DOI: 10.1073/pnas.2507773123

Authors: Jordan Snyder, North Carolina State University and Roskilde University, Denmark; Morten Andersen, Johanne Gudmand-Høyer, Johnny T. Ottesen, and Thomas Stiehl, Roskilde University, Denmark; Morten Kranker Larsen, Vibe Skov, Lasse Kjær, Christina Schjellerup Eickhardt-Dalbøge, Trine A. Knudsen, Christina Ellervik, Hans C. Hasselbalch, Zealand University Hospital
Published: June 17, 2026 in Proceedings of the National Academy of Sciences

Abstract:
The Philadelphia chromosome-negative myeloproliferative neoplasms (MPNs) are a group of blood cancers characterized by overproduction of one or more types of blood cells, which can lead to thrombosis and other complications. MPNs develop slowly and
are driven by a relatively small set of mutations in the hematopoietic stem cells (HSCs).

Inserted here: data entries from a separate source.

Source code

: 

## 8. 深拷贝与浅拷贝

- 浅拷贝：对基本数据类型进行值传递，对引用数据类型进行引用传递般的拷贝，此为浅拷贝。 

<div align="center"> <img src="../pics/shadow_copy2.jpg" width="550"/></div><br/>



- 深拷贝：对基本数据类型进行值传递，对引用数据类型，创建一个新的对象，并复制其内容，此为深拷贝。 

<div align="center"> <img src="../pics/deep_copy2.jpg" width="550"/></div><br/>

Their slow development (over the course of decades) affords a unique opportunity to study their onset, but until recently few data have been available from individuals not yet showing overt disease. Thanks to the ambitious Danish General Suburban Population Study conducted in suburban Zealand, Denmark, we have identified a (n = 67) cohort of individuals harboring the most common driver mutation in MPN (namely JAK2V617F) and have obtained follow-up measurements of their variant allele fraction (VAF) spanning over 10 y.We show that these data are consistent with a Moran model governing the competition between healthy and mutated HSCs, and estimate the selective advantage of the mutant clone for each individual. Notably, we find that for many individuals, the change in VAF over many years is statistically consistent with zero, or even negative, selective advantage. This is in contrast to prior studies that have focused on patients diagnosed with overt MPN disease, in whom the mutant cells are almost always found to outcompete the healthy cells. Our results have implications for our understanding of the very early phases of MPN disease, and may contribute to early detection and personalized prediction of disease progression.